Indubbiamente il colesterolo è una molecola molto importante per il nostro organismo. Tanto importante che non vi è alcun sistema enzimatico previsto per il suo smontaggio a fini energetici (che avviene invece per i trigliceridi). Il colesterolo è poi precursore di molte importanti molecole biologiche, il cui solo elenco la dice lunga sui motivi per cui un suo abbassamento può essere deleterio. Dal colesterolo si ottiene il testosterone, gli estrogeni, gli altri steroidi sessuali. Si ottengono poi gli steroidi anabolizzanti (massa muscolare), il cortisolo (risposta allo stress), la vitamina D (osteoporosi), il coenzima Q10 (funzionalità mitocondriale), alcuni componenti della bile (digestione), una parte delle guaine mieliniche (sistema nervoso). Attraverso il colesterolo poi si regola la rigidità della membrana cellulare, che può esporre in misura maggiore o minore i recettori determinando resistenze e permeabilità. Non stupisce dunque il fatto che una riduzione artificiale del colesterolo possa fare di gran lunga più danno rispetto ad una sua abbondanza. Che è esattamente ciò che la scienza ci dice.
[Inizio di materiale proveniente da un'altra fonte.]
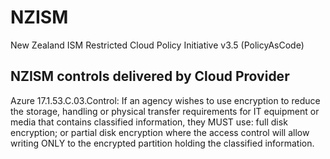 # NZISM

New Zealand ISM Restricted Cloud Policy Initiative v3.5 (PolicyAsCode)

## NZISM controls delivered by Cloud Provider

Azure
17.1.53.C.03.Control:
If an agency wishes to use encryption to reduce the storage, handling or physical transfer requirements for IT equipment or media that contains classified information, they MUST use:
full disk encryption; or
partial disk encryption where the access control will allow writing ONLY to the encrypted partition holding the classified information.
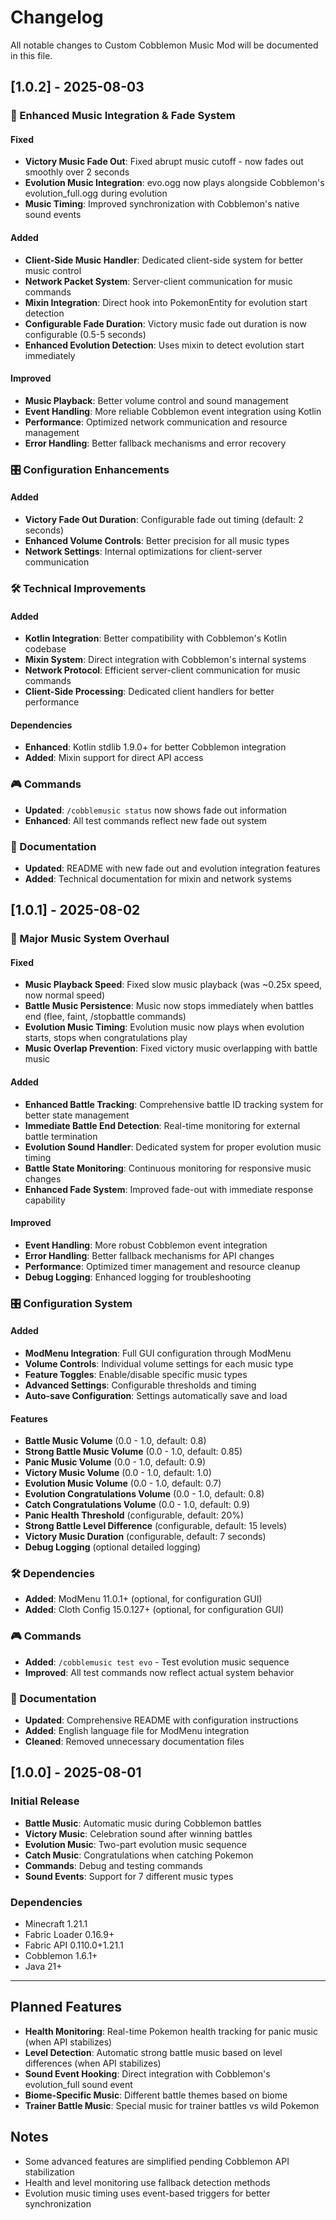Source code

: # Changelog

All notable changes to Custom Cobblemon Music Mod will be documented in this file.

## [1.0.2] - 2025-08-03

### 🎵 Enhanced Music Integration & Fade System

#### Fixed
- **Victory Music Fade Out**: Fixed abrupt music cutoff - now fades out smoothly over 2 seconds
- **Evolution Music Integration**: evo.ogg now plays alongside Cobblemon's evolution_full.ogg during evolution
- **Music Timing**: Improved synchronization with Cobblemon's native sound events

#### Added
- **Client-Side Music Handler**: Dedicated client-side system for better music control
- **Network Packet System**: Server-client communication for music commands
- **Mixin Integration**: Direct hook into PokemonEntity for evolution start detection
- **Configurable Fade Duration**: Victory music fade out duration is now configurable (0.5-5 seconds)
- **Enhanced Evolution Detection**: Uses mixin to detect evolution start immediately

#### Improved
- **Music Playback**: Better volume control and sound management
- **Event Handling**: More reliable Cobblemon event integration using Kotlin
- **Performance**: Optimized network communication and resource management
- **Error Handling**: Better fallback mechanisms and error recovery

### 🎛️ Configuration Enhancements

#### Added
- **Victory Fade Out Duration**: Configurable fade out timing (default: 2 seconds)
- **Enhanced Volume Controls**: Better precision for all music types
- **Network Settings**: Internal optimizations for client-server communication

### 🛠️ Technical Improvements

#### Added
- **Kotlin Integration**: Better compatibility with Cobblemon's Kotlin codebase
- **Mixin System**: Direct integration with Cobblemon's internal systems
- **Network Protocol**: Efficient server-client communication for music commands
- **Client-Side Processing**: Dedicated client handlers for better performance

#### Dependencies
- **Enhanced**: Kotlin stdlib 1.9.0+ for better Cobblemon integration
- **Added**: Mixin support for direct API access

### 🎮 Commands
- **Updated**: `/cobblemusic status` now shows fade out information
- **Enhanced**: All test commands reflect new fade out system

### 📝 Documentation
- **Updated**: README with new fade out and evolution integration features
- **Added**: Technical documentation for mixin and network systems

## [1.0.1] - 2025-08-02

### 🎵 Major Music System Overhaul

#### Fixed
- **Music Playback Speed**: Fixed slow music playback (was ~0.25x speed, now normal speed)
- **Battle Music Persistence**: Music now stops immediately when battles end (flee, faint, /stopbattle commands)
- **Evolution Music Timing**: Evolution music now plays when evolution starts, stops when congratulations play
- **Music Overlap Prevention**: Fixed victory music overlapping with battle music

#### Added
- **Enhanced Battle Tracking**: Comprehensive battle ID tracking system for better state management
- **Immediate Battle End Detection**: Real-time monitoring for external battle termination
- **Evolution Sound Handler**: Dedicated system for proper evolution music timing
- **Battle State Monitoring**: Continuous monitoring for responsive music changes
- **Enhanced Fade System**: Improved fade-out with immediate response capability

#### Improved
- **Event Handling**: More robust Cobblemon event integration
- **Error Handling**: Better fallback mechanisms for API changes
- **Performance**: Optimized timer management and resource cleanup
- **Debug Logging**: Enhanced logging for troubleshooting

### 🎛️ Configuration System

#### Added
- **ModMenu Integration**: Full GUI configuration through ModMenu
- **Volume Controls**: Individual volume settings for each music type
- **Feature Toggles**: Enable/disable specific music types
- **Advanced Settings**: Configurable thresholds and timing
- **Auto-save Configuration**: Settings automatically save and load

#### Features
- **Battle Music Volume** (0.0 - 1.0, default: 0.8)
- **Strong Battle Music Volume** (0.0 - 1.0, default: 0.85)
- **Panic Music Volume** (0.0 - 1.0, default: 0.9)
- **Victory Music Volume** (0.0 - 1.0, default: 1.0)
- **Evolution Music Volume** (0.0 - 1.0, default: 0.7)
- **Evolution Congratulations Volume** (0.0 - 1.0, default: 0.8)
- **Catch Congratulations Volume** (0.0 - 1.0, default: 0.9)
- **Panic Health Threshold** (configurable, default: 20%)
- **Strong Battle Level Difference** (configurable, default: 15 levels)
- **Victory Music Duration** (configurable, default: 7 seconds)
- **Debug Logging** (optional detailed logging)

### 🛠️ Dependencies
- **Added**: ModMenu 11.0.1+ (optional, for configuration GUI)
- **Added**: Cloth Config 15.0.127+ (optional, for configuration GUI)

### 🎮 Commands
- **Added**: `/cobblemusic test evo` - Test evolution music sequence
- **Improved**: All test commands now reflect actual system behavior

### 📝 Documentation
- **Updated**: Comprehensive README with configuration instructions
- **Added**: English language file for ModMenu integration
- **Cleaned**: Removed unnecessary documentation files

## [1.0.0] - 2025-08-01

### Initial Release
- **Battle Music**: Automatic music during Cobblemon battles
- **Victory Music**: Celebration sound after winning battles  
- **Evolution Music**: Two-part evolution music sequence
- **Catch Music**: Congratulations when catching Pokemon
- **Commands**: Debug and testing commands
- **Sound Events**: Support for 7 different music types

### Dependencies
- Minecraft 1.21.1
- Fabric Loader 0.16.9+
- Fabric API 0.110.0+1.21.1
- Cobblemon 1.6.1+
- Java 21+

---

## Planned Features
- **Health Monitoring**: Real-time Pokemon health tracking for panic music (when API stabilizes)
- **Level Detection**: Automatic strong battle music based on level differences (when API stabilizes)
- **Sound Event Hooking**: Direct integration with Cobblemon's evolution_full sound event
- **Biome-Specific Music**: Different battle themes based on biome
- **Trainer Battle Music**: Special music for trainer battles vs wild Pokemon

## Notes
- Some advanced features are simplified pending Cobblemon API stabilization
- Health and level monitoring use fallback detection methods
- Evolution music timing uses event-based triggers for better synchronization
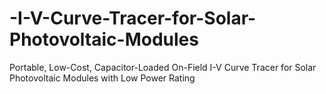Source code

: # -I-V-Curve-Tracer-for-Solar-Photovoltaic-Modules
Portable, Low-Cost, Capacitor-Loaded On-Field I-V Curve Tracer for  Solar Photovoltaic Modules with Low Power Rating
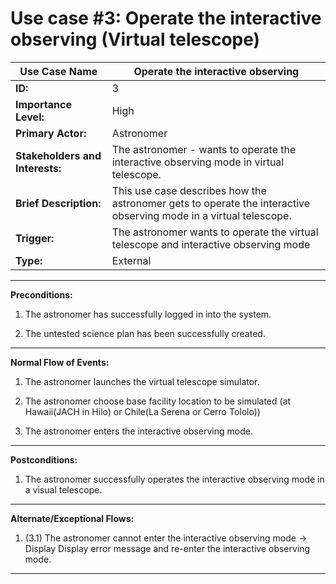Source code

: 
# Use case #3: Operate the interactive observing (Virtual telescope)

| **Use Case Name** | Operate the interactive observing
| --- | --- |
| **ID:** | 3 |
| **Importance Level:** | High |
|**Primary Actor:** | Astronomer|
|**Stakeholders and Interests:**|The astronomer - wants to operate the interactive observing mode in virtual telescope.|
|**Brief Description:**| This use case describes how the astronomer gets to operate the interactive observing mode in a virtual telescope.|
|**Trigger:**|The astronomer wants to operate the virtual telescope and interactive observing mode|
|**Type:** | External |
---
**Preconditions:**
1.  The astronomer has successfully logged in into the system.
    
2.  The untested science plan has been successfully created.
---
**Normal Flow of Events:**

1.  The astronomer launches the virtual telescope simulator.
    
2.  The astronomer choose base facility location to be simulated (at Hawaii(JACH in Hilo) or Chile(La Serena or Cerro Tololo))
    
3.  The astronomer enters the interactive observing mode.
---
**Postconditions:**

1. The astronomer successfully operates the interactive observing mode in a visual telescope.
---

**Alternate/Exceptional Flows:**

1. (3.1) The astronomer cannot enter the interactive observing mode
    → Display Display error message and re-enter the interactive observing mode.
---
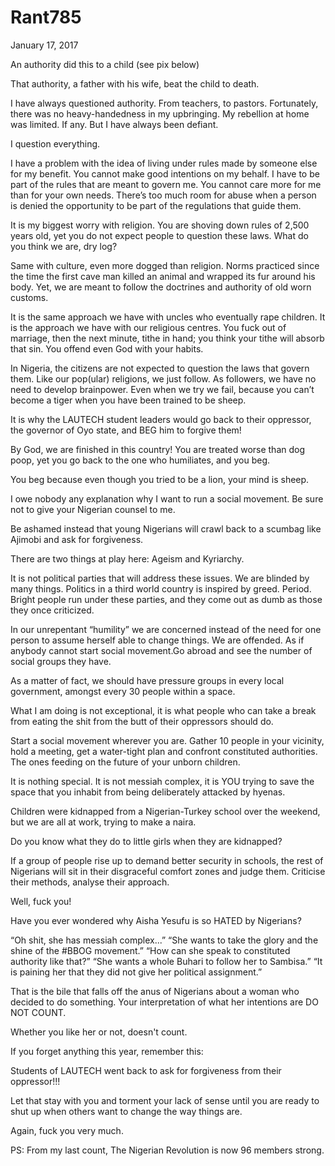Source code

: # Rant785


January 17, 2017

An authority did this to a child (see pix below)

That authority, a father with his wife, beat the child to death. 

I have always questioned authority. From teachers, to pastors. Fortunately, there was no heavy-handedness in my upbringing. My rebellion at home was limited. If any. But I have always been defiant.

I question everything.

I have a problem with the idea of living under rules made by someone else for my benefit. You cannot make good intentions on my behalf. I have to be part of the rules that are meant to govern me. You cannot care more for me than for your own needs. There’s too much room for abuse when a person is denied the opportunity to be part of the regulations that guide them.

It is my biggest worry with religion. You are shoving down rules of 2,500 years old, yet you do not expect people to question these laws. What do you think we are, dry log?

Same with culture, even more dogged than religion. Norms practiced since the time the first cave man killed an animal and wrapped its fur around his body. Yet, we are meant to follow the doctrines and authority of old worn customs.

It is the same approach we have with uncles who eventually rape children. It is the approach we have with our religious centres.
You fuck out of marriage, then the next minute, tithe in hand; you think your tithe will absorb that sin. You offend even God with your habits.

In Nigeria, the citizens are not expected to question the laws that govern them. Like our pop(ular) religions, we just follow.
As followers, we have no need to develop brainpower. Even when we try we fail, because you can’t become a tiger when you have been trained to be sheep.

It is why the LAUTECH student leaders would go back to their oppressor, the governor of Oyo state, and BEG him to forgive them!

By God, we are finished in this country!
You are treated worse than dog poop, yet you go back to the one who humiliates, and you beg.

You beg because even though you tried to be a lion, your mind is sheep.

I owe nobody any explanation why I want to run a social movement. Be sure not to give your Nigerian counsel to me.

Be ashamed instead that young Nigerians will crawl back to a scumbag like Ajimobi and ask for forgiveness.

There are two things at play here: Ageism and Kyriarchy. 

It is not political parties that will address these issues. We are blinded by many things. Politics in a third world country is inspired by greed. Period. Bright people run under these parties, and they come out as dumb as those they once criticized.

In our unrepentant “humility” we are concerned instead of the need for one person to assume herself able to change things. We are offended. As if anybody cannot start social movement.Go abroad and see the number of social groups they have.

As a matter of fact, we should have pressure groups in every local government, amongst every 30 people within a space.

What I am doing is not exceptional, it is what people who can take a break from eating the shit from the butt of their oppressors should do.

Start a social movement wherever you are. Gather 10 people in your vicinity, hold a meeting, get a water-tight plan and confront constituted authorities. The ones feeding on the future of your unborn children.

It is nothing special. It is not messiah complex, it is YOU trying to save the space that you inhabit from being deliberately attacked by hyenas.

Children were kidnapped from a Nigerian-Turkey school over the weekend, but we are all at work, trying to make a naira. 

Do you know what they do to little girls when they are kidnapped?

If a group of people rise up to demand better security in schools, the rest of Nigerians will sit in their disgraceful comfort zones and judge them. Criticise their methods, analyse their approach.

Well, fuck you!

Have you ever wondered why Aisha Yesufu is so HATED by Nigerians?

“Oh shit, she has messiah complex...”
“She wants to take the glory and the shine of the #BBOG movement.”
“How can she speak to constituted authority like that?”
“She wants a whole Buhari to follow her to Sambisa.”
“It is paining her that they did not give her political assignment.”

That is the bile that falls off the anus of Nigerians about a woman who decided to do something. Your interpretation of what her intentions are DO NOT COUNT.

Whether you like her or not, doesn't count.

If you forget anything this year, remember this:

Students of LAUTECH went back to ask for forgiveness from their oppressor!!!

Let that stay with you and torment your lack of sense until you are ready to shut up when others want to change the way things are.

Again, fuck you very much.

PS: From my last count, The Nigerian Revolution is now 96 members strong.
Per uno sportivo ridurre il colesterolo può nuocere fortemente alle prestazioni. Senza alcun dubbio vedere ridotte le proprie dotazioni di testosterone (che regola forza muscolare e “cattiveria” in gara), di cortisolo (che determina umore e motivazione), di steroidi anabolizzanti (crescita muscolare) e di funzionalità nervosa, può provocare indirettamente una forte riduzione prestativa. Ma il più forte danno verso chi fa sport è il blocco (indotto dalle statine) del coenzima Q10, in assenza del quale l’attività dei mitocondri (le centraline energetiche delle nostre cellule muscolari) viene fortemente ridotta. Quando una cellula si trova a dover svolgere un’intensa attività muscolare – come quella richiesta dal gesto sportivo – la minor funzionalità mitocondriale genera dolori muscolari diffusi, stanchezza, rabdomiolisi (rottura delle cellule). La (per fortuna rara) mortalità da statine segnalata sui “bugiardini” di questa classe di farmaci è dovuta proprio al blocco renale derivante dai residui di cellule muscolari morte, ed è stata la causa del ritiro dal mercato del Lipobay (una delle prime statine in commercio) alcuni anni fa.

Reagire

Ora, per volontà di eminenti società di cardiologi – il cui conflitto di interessi è grande come un grattacielo – milioni di persone sostanzialmente sane diventeranno eleggibili al trattamento con statine (peraltro gratuito, a carico delle nostre tasse). Quanto questo possa generare danno alla nostra salute e alle nostre tasche, lo dirà solo il tempo. Chi ci vuole tutti malati, starà solo fregandosi le mani. Ma, ci chiediamo noi, non sarebbe ora che chi (lautamente retribuito) fa finta di vigilare sulla salute pubblica, e invece la mette a repentaglio accontentando incondizionatamente i desideri dell’industria, fosse rimosso con vergogna? Anche fingere di non vedere è una colpa. Ha scritto De Andrè: “Se la paura di guardare, vi ha fatto chinare il mento, se il fuoco ha risparmiato le vostre millecento, anche se voi vi credete assolti, siete lo stesso coinvolti”. Milioni di persone sane catalogate da un giorno all’altro come malate, per puri interessi commerciali, non possono lasciarci indifferenti. Speriamo di non essere i soli a voler reagire.